Animal rights group Peta has claimed that up to 27 animals, including horses, sheep, goats and chickens, died during filming in New Zealand.
The group has planned protests at the first film's forthcoming premieres.
Jackson and his team said in a statement that "no animals died or were harmed on set during filming".
The Hobbit: An Unexpected Journey will debut in Wellington next week ahead of premieres in the US and the UK.
Peta said it wanted to send "a clear message to Hollywood", adding that it was important to make movie-goers aware of the claims.
The group alleged that most of the deaths took place at farms and stables where the animals were housed, and not while cameras where rolling.
The film's producers said they "completely reject[ed] the accusations", stating that the American Humane Association (AHA) had monitored all use of animals during the shoot.
"Extraordinary measures were taken to make sure that animals were not used during action sequences or any other sequence that might create undue stress for the animals involved," they continued.
Jackson and producers said that more than half of the shots featuring animals in the three new Hobbit films, which were shot back to back, were computer-generated.
Some "wranglers" involved in the project had reported that two horses died from broken necks after being forced off steep embankments by other animals in their paddocks.
The producers said the employees in question had been fired more than a year ago.
Lisa Lange's, Peta's US senior vice president, claimed that sheep and goats had died from contracting worms and falling into sinkholes in rugged terrain.
She also said a dozen chickens had been mauled to death by dogs.
"This production's decision to use numerous live animals and allow them to suffer needlessly takes the entertainment industry a giant and disgraceful step backwards," said Lange in a statement.
Peta spokeswoman Claire Fryer said that a misbehaving horse was also left on the ground on a location shoot for three hours with its legs tied together, suffering rope burns that were later covered with make-up during filming.
"We regret that some of these accusations by wranglers who were dismissed from the film over a year ago are only now being brought to our attention," said The Hobbit producers.
They went on to claim they took took animal welfare seriously and had sought the highest level of care for those used in the films.

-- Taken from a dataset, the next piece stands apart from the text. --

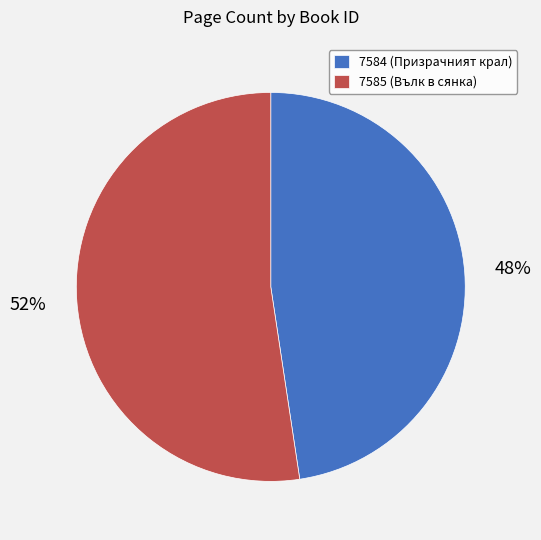

True or false: 7584 accounts for 36% of the total.

False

The first of the three films, The Hobbit: An Unexpected Journey, is released worldwide in December.
Meanwhile, the estate of author JRR Tolkien - author The Hobbit and the Lord of the Rings books - has begun an $80 million (£50.3m) legal action against film company Warner Bros over a branded online slot machine.

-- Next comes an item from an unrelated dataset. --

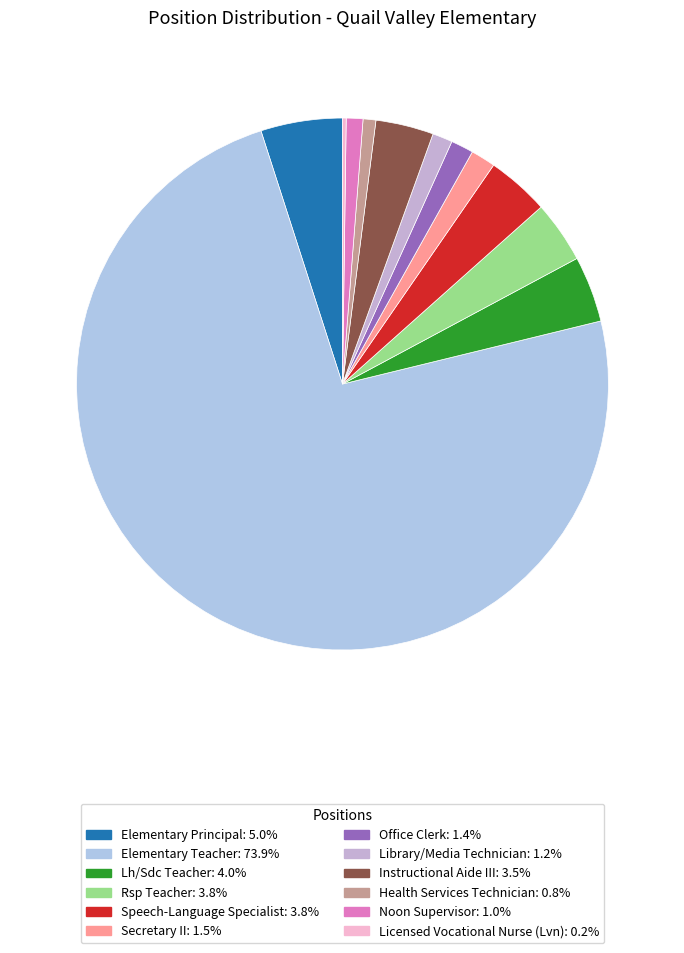

To the nearest percent, what portion does Elementary Principal represent?

5%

Legal papers, seen by industry publication The Hollywood Reporter, have been filed by the Tolkien estate and book publisher Harper Collins at a court in Los Angeles.
They argue that the film company had overstepped its merchandising rights by bringing out "highly offensive" digital items.
The Tolkien Estate said it breached a long-standing agreement enabling the studio to create only "tangible" merchandise based on the books, such as figurines, stationery items and clothing.
In a statement to Deadline Hollywood, it claimed: "Not only are gambling services outside the rights granted, but this exploitation of Tolkien's well-loved work has offended and distressed Tolkien's devoted fans, harming Tolkien's legacy and reputation."